- _REQUIRED WORK_
Keep the images out and copy every entry below exactly.

(Data records)
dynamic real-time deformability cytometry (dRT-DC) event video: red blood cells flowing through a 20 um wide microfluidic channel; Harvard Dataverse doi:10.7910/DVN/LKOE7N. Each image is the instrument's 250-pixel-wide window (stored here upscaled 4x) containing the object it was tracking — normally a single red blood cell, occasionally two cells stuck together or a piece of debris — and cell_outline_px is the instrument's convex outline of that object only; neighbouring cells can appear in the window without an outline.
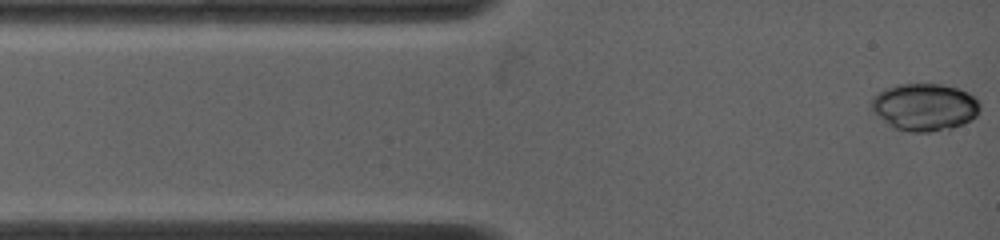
{"species": "common noctule bat (a hibernating species)", "species_latin": "Nyctalus noctula", "temperature_condition": "warm", "stored_images_in_passage": 9, "camera_frame_rate_fps": 4500, "um_per_image_px": 0.085, "animal": {"sex": "female", "body_mass_g": 19.0, "forearm_length_mm": 53.3}, "frame": {"image": 1, "passage_image": 1, "time_ms": 0.0, "image_size_px": [1000, 240], "cell_outline_px": [[980, 108], [976, 116], [972, 120], [948, 132], [908, 132], [896, 128], [888, 124], [872, 112], [868, 108], [868, 104], [872, 96], [876, 92], [884, 88], [896, 84], [940, 84], [956, 88], [968, 92], [980, 104]], "centroid_in_image_um": [78.55, 9.12], "position_along_channel_um": 6.5, "area_um2": 30.81}}
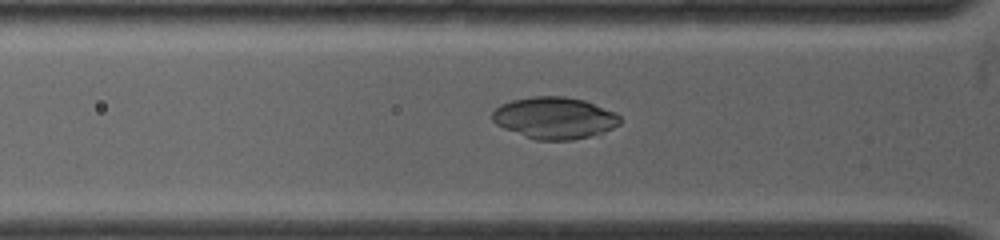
{"frame": {"image": 2, "passage_image": 8, "time_ms": 3.111, "image_size_px": [1000, 240], "cell_outline_px": [[620, 124], [604, 132], [572, 140], [536, 140], [524, 136], [504, 128], [496, 124], [492, 120], [492, 112], [500, 104], [512, 100], [532, 96], [564, 96], [584, 100], [616, 112], [620, 116]], "centroid_in_image_um": [47.13, 10.02], "position_along_channel_um": 78.7, "area_um2": 31.1}}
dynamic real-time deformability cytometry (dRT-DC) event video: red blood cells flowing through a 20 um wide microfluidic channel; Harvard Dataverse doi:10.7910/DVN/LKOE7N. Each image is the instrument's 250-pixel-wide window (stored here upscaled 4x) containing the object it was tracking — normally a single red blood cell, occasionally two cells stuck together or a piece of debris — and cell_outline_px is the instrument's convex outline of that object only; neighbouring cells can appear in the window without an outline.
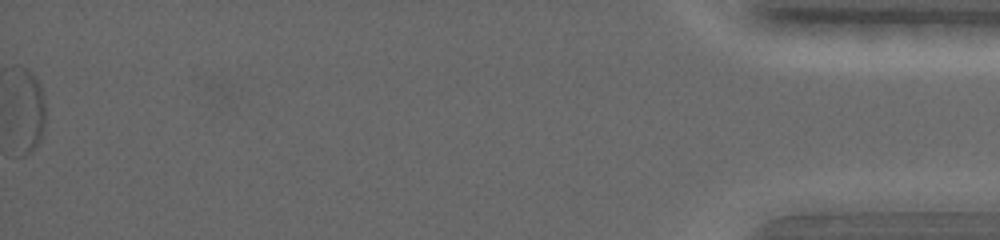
{"species": "common noctule bat (a hibernating species)", "species_latin": "Nyctalus noctula", "temperature_condition": "warm", "stored_images_in_passage": 46, "segment_of_instrument_passage": [2, 2], "camera_frame_rate_fps": 5000, "um_per_image_px": 0.085, "animal": {"sex": "female", "body_mass_g": 19.0, "forearm_length_mm": 56.7}, "frame": {"image": 1, "passage_image": 46, "time_ms": 19.2, "image_size_px": [1000, 240], "cell_outline_px": [[44, 128], [36, 144], [24, 156], [20, 156], [16, 68], [16, 64], [20, 64], [28, 68], [36, 76], [44, 92]], "centroid_in_image_um": [2.49, 9.24], "position_along_channel_um": 432.7, "area_um2": 13.93}}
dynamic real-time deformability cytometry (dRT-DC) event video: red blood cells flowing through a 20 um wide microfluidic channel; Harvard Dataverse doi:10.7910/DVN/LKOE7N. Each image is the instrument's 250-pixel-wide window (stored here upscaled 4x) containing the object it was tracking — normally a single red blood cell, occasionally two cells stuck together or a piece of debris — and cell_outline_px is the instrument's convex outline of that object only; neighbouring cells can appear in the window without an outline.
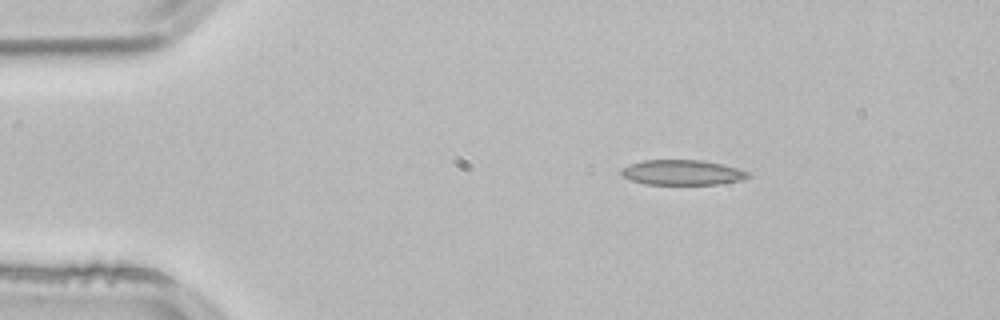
{"species": "common noctule bat (a hibernating species)", "species_latin": "Nyctalus noctula", "temperature_condition": "room temperature", "stored_images_in_passage": 1, "camera_frame_rate_fps": 3000, "um_per_image_px": 0.085, "animal": {"sex": "male", "body_mass_g": 21.5, "forearm_length_mm": 52.0}, "frame": {"image": 1, "passage_image": 1, "time_ms": 0.0, "image_size_px": [1000, 320], "cell_outline_px": [[752, 176], [740, 180], [716, 184], [644, 184], [632, 180], [624, 176], [620, 172], [620, 168], [628, 164], [644, 160], [704, 160], [736, 168], [748, 172]], "centroid_in_image_um": [57.95, 14.65], "position_along_channel_um": 27.0, "area_um2": 18.44}}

- _RESULT_
dynamic real-time deformability cytometry (dRT-DC) event video: red blood cells flowing through a 20 um wide microfluidic channel; Harvard Dataverse doi:10.7910/DVN/LKOE7N. Each image is the instrument's 250-pixel-wide window (stored here upscaled 4x) containing the object it was tracking — normally a single red blood cell, occasionally two cells stuck together or a piece of debris — and cell_outline_px is the instrument's convex outline of that object only; neighbouring cells can appear in the window without an outline.
{"species": "common noctule bat (a hibernating species)", "species_latin": "Nyctalus noctula", "temperature_condition": "warm", "stored_images_in_passage": 9, "camera_frame_rate_fps": 4500, "um_per_image_px": 0.085, "animal": {"sex": "female", "body_mass_g": 19.0, "forearm_length_mm": 53.3}, "frame": {"image": 1, "passage_image": 1, "time_ms": 0.0, "image_size_px": [1000, 240], "cell_outline_px": [[980, 108], [976, 116], [972, 120], [948, 132], [908, 132], [896, 128], [888, 124], [872, 112], [868, 108], [868, 104], [872, 96], [876, 92], [884, 88], [896, 84], [940, 84], [956, 88], [968, 92], [980, 104]], "centroid_in_image_um": [78.55, 9.12], "position_along_channel_um": 6.5, "area_um2": 30.81}}
{"frame": {"image": 2, "passage_image": 8, "time_ms": 3.111, "image_size_px": [1000, 240], "cell_outline_px": [[620, 124], [604, 132], [572, 140], [536, 140], [524, 136], [504, 128], [496, 124], [492, 120], [492, 112], [500, 104], [512, 100], [532, 96], [564, 96], [584, 100], [616, 112], [620, 116]], "centroid_in_image_um": [47.13, 10.02], "position_along_channel_um": 78.7, "area_um2": 31.1}}
dynamic real-time deformability cytometry (dRT-DC) event video: red blood cells flowing through a 20 um wide microfluidic channel; Harvard Dataverse doi:10.7910/DVN/LKOE7N. Each image is the instrument's 250-pixel-wide window (stored here upscaled 4x) containing the object it was tracking — normally a single red blood cell, occasionally two cells stuck together or a piece of debris — and cell_outline_px is the instrument's convex outline of that object only; neighbouring cells can appear in the window without an outline.
{"species": "common noctule bat (a hibernating species)", "species_latin": "Nyctalus noctula", "temperature_condition": "warm", "stored_images_in_passage": 46, "segment_of_instrument_passage": [2, 2], "camera_frame_rate_fps": 5000, "um_per_image_px": 0.085, "animal": {"sex": "female", "body_mass_g": 19.0, "forearm_length_mm": 56.7}, "frame": {"image": 1, "passage_image": 46, "time_ms": 19.2, "image_size_px": [1000, 240], "cell_outline_px": [[44, 128], [36, 144], [24, 156], [20, 156], [16, 68], [16, 64], [20, 64], [28, 68], [36, 76], [44, 92]], "centroid_in_image_um": [2.49, 9.24], "position_along_channel_um": 432.7, "area_um2": 13.93}}
dynamic real-time deformability cytometry (dRT-DC) event video: red blood cells flowing through a 20 um wide microfluidic channel; Harvard Dataverse doi:10.7910/DVN/LKOE7N. Each image is the instrument's 250-pixel-wide window (stored here upscaled 4x) containing the object it was tracking — normally a single red blood cell, occasionally two cells stuck together or a piece of debris — and cell_outline_px is the instrument's convex outline of that object only; neighbouring cells can appear in the window without an outline.
{"species": "common noctule bat (a hibernating species)", "species_latin": "Nyctalus noctula", "temperature_condition": "room temperature", "stored_images_in_passage": 1, "camera_frame_rate_fps": 3000, "um_per_image_px": 0.085, "animal": {"sex": "male", "body_mass_g": 21.5, "forearm_length_mm": 52.0}, "frame": {"image": 1, "passage_image": 1, "time_ms": 0.0, "image_size_px": [1000, 320], "cell_outline_px": [[752, 176], [740, 180], [716, 184], [644, 184], [632, 180], [624, 176], [620, 172], [620, 168], [628, 164], [644, 160], [704, 160], [736, 168], [748, 172]], "centroid_in_image_um": [57.95, 14.65], "position_along_channel_um": 27.0, "area_um2": 18.44}}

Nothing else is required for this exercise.